Posted by Chris Murphy, Sep 12, 2006 09:20 PM

Here are eight quotes that caught my ear during presentations and conversations at the InformationWeek 500 conference this week.


1. "People like binary missions."
HP CEO Mark Hurd, saying people would rather focus on cutting costs OR growing revenue. HP needs both, and that's what Hurd says he's demanding.

2. "If you're involved in reasonable projects, you're throwing your professional life away."
Tom Peters, noting that you're not in the laundromat business. Information technology provides the most exciting, most powerful tools in business, so do something that shakes up your business and makes competitors fear you.

3. "IT people often discount the innovation needed to cut cost."
Global Crossing CIO Dan Wagner, drawing on his experience cutting IT spending by 80% over four years when Global Crossing, the No. 4 company on the InformationWeek 500 list, cratered and went into bankruptcy. Too many IT people think the only glory is in new projects with new software and gear.

4. "Hang around with freaky people, and you get more freaky. Hang out with dull people, and you become more dull."
Tom Peters, urging people not to have lunch with the same colleagues every day.
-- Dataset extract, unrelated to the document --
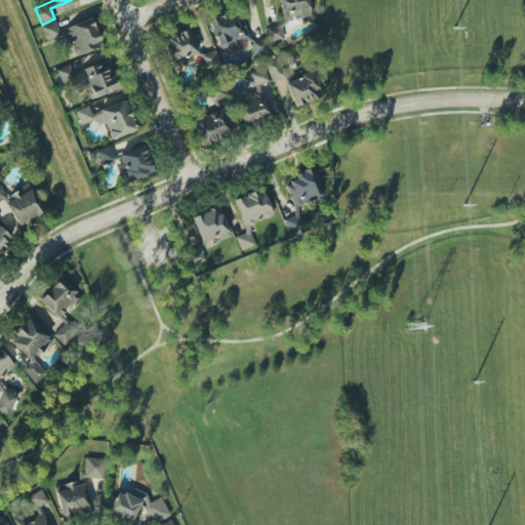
[(310,18),(308,0),(279,0),(281,26),(267,27),(268,41),(283,40),(282,21),(310,18)]
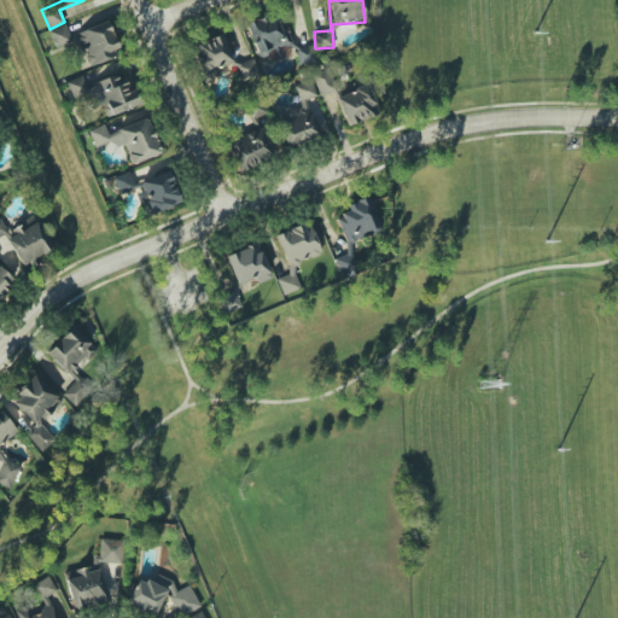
[(248,22),(256,56),(292,46),(286,22),(277,24),(274,15),(248,22)]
Collect odd companions far outside your company, who make sure you keep thinking wild thoughts and don't get stuck in the same thinking.
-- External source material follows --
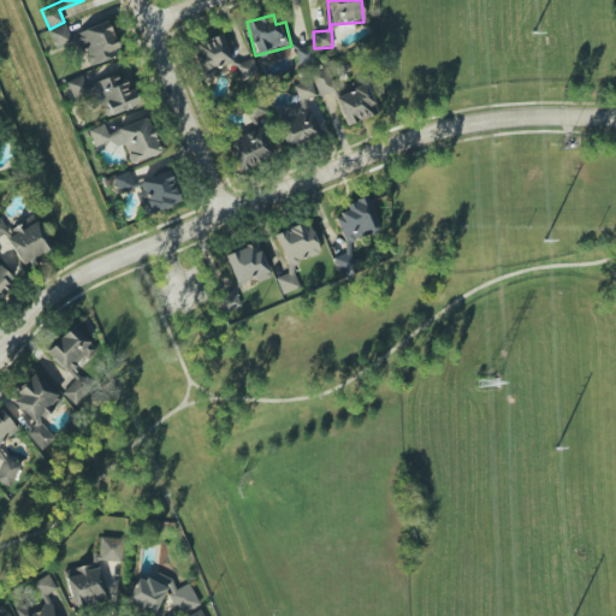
[(88,67),(119,55),(106,21),(75,33),(88,67)]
5. "We're changing our ERP platform to make a fundamental change in how we do business."
No one, actually. Instead, one exec observed to me that at this conference centered around innovation, there was zero talk about big platforms like ERP. Maybe that's because companies are in a waiting mode as all the ERP vendors do major rewrites of their systems, and everyone's in holding mode. Or maybe there's just not that much interest.

6. "Screw around vigorously."
Tom Peters, arguing that innovation isn't a precision science and is in fact pretty much totally random. So your only chance is to keep trying lots of wild ideas and go with the ones that work.

7. "With all the technology we have, we haven't automated very much of it."
HP CIO Randy Mott, noting that the world (including the U.S.) is employing more IT people than ever. His plan is to invest in new systems and software, with a goal of running them with fewer people. Mott intends to cut HP's IT employment to 8,000, down from about 19,000 in the beginning of 2005.

8. "If you're not changing the world, I got a problem with you."
You guessed it--pretty sure you get Tom Peters' point by now.